Low-fat cooking brings in a number of ingredients and cooking techniques that will go easy on your metabolism. This will also help your metabolism respond faster and in a much better manner.
Roasted chicken and pasta: You can try whole wheat pasta that will be light on the stomach. Drizzle olive oil over the al dente cooked pasta and then bring in the roasted chicken with a dash of hot sauce and some vinegar dressing.
Greek yogurt dressing with kebabs: You can get your fix of meat with crunchy and lightly sauted kebabs. Pile on some Greek yogurt over them instead of a heavy duty dressing so that they are light on your stomach and metabolism. This is one of the best low-fat recipes that you can have most nights of the week.

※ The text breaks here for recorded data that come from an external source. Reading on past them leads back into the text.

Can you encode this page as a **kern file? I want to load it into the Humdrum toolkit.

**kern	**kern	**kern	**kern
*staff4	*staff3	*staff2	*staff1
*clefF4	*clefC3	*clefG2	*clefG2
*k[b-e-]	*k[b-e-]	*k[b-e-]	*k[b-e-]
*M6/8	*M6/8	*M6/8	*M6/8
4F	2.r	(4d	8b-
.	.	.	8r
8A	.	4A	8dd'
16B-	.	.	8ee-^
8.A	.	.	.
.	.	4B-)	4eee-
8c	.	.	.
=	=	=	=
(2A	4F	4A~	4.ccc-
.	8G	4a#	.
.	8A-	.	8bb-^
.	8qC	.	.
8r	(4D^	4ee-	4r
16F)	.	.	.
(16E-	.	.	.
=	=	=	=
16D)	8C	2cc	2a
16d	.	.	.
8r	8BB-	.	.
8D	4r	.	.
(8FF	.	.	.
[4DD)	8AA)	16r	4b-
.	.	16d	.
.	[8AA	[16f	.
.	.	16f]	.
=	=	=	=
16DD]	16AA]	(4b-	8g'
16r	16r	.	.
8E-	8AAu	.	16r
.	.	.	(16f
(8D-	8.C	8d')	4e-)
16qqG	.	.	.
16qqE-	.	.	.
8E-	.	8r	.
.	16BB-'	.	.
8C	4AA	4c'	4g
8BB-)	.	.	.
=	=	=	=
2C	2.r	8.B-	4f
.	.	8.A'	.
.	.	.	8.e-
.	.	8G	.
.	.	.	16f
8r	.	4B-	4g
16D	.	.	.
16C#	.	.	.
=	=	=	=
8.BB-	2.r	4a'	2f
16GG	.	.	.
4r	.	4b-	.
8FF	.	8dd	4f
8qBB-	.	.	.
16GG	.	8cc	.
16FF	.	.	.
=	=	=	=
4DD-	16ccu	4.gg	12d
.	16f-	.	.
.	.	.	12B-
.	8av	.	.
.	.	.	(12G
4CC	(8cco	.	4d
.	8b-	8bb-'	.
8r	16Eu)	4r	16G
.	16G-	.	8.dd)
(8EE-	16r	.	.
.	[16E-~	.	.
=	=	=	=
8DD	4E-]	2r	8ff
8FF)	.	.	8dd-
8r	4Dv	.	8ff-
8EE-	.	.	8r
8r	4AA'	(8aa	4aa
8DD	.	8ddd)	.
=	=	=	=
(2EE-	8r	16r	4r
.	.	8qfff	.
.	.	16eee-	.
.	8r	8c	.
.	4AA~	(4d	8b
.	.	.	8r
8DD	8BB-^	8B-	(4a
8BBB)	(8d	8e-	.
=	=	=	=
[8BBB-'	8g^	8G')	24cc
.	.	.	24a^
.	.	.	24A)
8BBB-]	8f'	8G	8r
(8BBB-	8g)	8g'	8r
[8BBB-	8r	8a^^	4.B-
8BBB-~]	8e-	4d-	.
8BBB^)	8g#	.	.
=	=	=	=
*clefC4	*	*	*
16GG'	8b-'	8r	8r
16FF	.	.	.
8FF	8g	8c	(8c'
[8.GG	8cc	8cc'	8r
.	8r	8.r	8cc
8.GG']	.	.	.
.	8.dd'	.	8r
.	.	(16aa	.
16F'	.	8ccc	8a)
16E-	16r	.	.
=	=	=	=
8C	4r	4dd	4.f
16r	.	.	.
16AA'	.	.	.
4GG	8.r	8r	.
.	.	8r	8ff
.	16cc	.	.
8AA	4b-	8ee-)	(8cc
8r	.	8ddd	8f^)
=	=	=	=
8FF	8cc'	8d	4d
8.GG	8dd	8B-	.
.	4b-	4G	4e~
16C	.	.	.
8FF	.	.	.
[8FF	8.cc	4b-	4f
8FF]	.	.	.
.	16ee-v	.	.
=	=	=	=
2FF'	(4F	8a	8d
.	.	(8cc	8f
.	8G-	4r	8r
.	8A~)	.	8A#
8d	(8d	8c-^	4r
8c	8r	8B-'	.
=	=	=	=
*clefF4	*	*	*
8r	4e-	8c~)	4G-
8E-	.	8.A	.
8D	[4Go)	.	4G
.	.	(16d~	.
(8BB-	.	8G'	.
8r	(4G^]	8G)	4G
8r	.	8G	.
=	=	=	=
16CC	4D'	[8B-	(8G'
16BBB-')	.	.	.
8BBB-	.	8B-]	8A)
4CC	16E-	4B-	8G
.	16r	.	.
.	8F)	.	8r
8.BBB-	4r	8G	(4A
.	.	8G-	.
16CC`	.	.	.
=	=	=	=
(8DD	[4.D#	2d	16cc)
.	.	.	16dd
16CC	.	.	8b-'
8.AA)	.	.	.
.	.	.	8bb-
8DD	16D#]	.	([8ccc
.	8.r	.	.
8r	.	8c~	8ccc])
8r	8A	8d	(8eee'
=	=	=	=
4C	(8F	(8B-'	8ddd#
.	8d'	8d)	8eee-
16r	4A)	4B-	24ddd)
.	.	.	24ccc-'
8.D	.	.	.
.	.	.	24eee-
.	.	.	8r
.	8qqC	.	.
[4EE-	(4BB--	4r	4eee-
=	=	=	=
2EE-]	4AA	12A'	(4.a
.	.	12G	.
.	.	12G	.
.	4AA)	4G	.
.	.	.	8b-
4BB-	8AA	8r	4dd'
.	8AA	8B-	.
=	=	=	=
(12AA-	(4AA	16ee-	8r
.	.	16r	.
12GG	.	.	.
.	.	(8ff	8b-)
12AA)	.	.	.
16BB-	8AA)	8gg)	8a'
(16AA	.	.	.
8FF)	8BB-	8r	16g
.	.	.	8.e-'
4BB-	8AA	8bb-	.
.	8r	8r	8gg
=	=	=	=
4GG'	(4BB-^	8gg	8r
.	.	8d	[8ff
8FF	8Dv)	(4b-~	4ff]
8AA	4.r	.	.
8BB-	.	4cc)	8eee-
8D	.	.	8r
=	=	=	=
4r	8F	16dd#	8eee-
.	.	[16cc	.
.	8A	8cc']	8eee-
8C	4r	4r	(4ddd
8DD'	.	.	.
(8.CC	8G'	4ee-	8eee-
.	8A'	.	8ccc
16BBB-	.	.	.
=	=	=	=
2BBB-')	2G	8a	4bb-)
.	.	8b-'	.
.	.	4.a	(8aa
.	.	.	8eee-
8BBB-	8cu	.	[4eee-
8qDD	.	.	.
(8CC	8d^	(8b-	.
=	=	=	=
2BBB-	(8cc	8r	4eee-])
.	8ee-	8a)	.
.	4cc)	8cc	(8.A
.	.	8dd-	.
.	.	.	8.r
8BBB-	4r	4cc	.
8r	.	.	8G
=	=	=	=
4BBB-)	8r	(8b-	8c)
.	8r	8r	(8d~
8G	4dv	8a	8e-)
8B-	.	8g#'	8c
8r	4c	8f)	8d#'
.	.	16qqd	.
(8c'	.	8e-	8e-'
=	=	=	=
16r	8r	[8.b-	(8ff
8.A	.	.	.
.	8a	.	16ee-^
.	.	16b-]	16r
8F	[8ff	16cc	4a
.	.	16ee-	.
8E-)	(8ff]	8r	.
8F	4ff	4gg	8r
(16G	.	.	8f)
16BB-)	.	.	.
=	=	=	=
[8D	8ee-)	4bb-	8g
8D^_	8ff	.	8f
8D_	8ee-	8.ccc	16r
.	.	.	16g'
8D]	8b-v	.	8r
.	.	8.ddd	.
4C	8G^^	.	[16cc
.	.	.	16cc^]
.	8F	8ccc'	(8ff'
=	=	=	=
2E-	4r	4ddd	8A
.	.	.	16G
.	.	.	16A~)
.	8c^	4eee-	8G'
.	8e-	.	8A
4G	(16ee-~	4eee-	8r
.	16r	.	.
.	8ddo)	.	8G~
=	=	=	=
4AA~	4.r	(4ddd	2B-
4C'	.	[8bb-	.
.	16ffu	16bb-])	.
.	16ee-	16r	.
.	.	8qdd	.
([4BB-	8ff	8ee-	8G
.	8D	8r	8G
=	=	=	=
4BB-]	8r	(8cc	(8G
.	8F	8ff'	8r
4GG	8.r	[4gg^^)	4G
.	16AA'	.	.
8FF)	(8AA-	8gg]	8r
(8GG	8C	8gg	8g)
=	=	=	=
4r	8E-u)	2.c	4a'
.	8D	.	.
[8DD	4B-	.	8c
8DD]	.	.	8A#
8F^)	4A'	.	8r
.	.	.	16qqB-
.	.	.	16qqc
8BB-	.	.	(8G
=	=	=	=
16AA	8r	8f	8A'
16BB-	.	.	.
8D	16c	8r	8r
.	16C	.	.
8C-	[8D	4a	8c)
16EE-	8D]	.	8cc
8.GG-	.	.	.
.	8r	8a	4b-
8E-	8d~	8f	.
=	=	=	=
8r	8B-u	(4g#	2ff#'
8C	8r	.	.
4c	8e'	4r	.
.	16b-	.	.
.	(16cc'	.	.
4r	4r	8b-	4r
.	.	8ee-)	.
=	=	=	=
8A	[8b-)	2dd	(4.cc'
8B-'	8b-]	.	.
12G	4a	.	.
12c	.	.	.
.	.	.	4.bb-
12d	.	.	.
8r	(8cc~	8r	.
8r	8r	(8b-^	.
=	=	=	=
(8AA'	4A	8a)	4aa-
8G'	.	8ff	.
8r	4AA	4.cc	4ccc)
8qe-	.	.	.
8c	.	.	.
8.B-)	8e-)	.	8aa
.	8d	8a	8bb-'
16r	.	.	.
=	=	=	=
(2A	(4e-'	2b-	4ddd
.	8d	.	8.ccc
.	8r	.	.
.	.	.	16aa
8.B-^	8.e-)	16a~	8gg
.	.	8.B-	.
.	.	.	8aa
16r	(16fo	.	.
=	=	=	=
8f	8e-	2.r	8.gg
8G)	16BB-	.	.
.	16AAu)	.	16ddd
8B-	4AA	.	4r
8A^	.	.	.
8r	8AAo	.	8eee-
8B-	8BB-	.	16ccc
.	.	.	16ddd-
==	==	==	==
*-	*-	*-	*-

Baked nachos with homemade salsa: Blanch some tomatoes and add some roasted seasonal vegetables with plenty of freshly squeezed lemon juice, finely chopped coriander, and green chilies. Add a dollop of this to the baked tortilla nachos for a crunchy meal. You can also pair this with some fresh lettuce salad, tossed with salt and pepper.
Lemon-grilled chicken: Bring in some freshly squeezed lemon juice as well as some lemon zest and combine it with black olives for this easy-to-make, yet delicious low-fat meal. You can roast the chicken with these ingredients so that it gets a mellow taste, which will be very satisfying yet light. Add some mashed potatoes, if you have not had too many carbs in the entire day. This will make it a wholesome and healthy meal.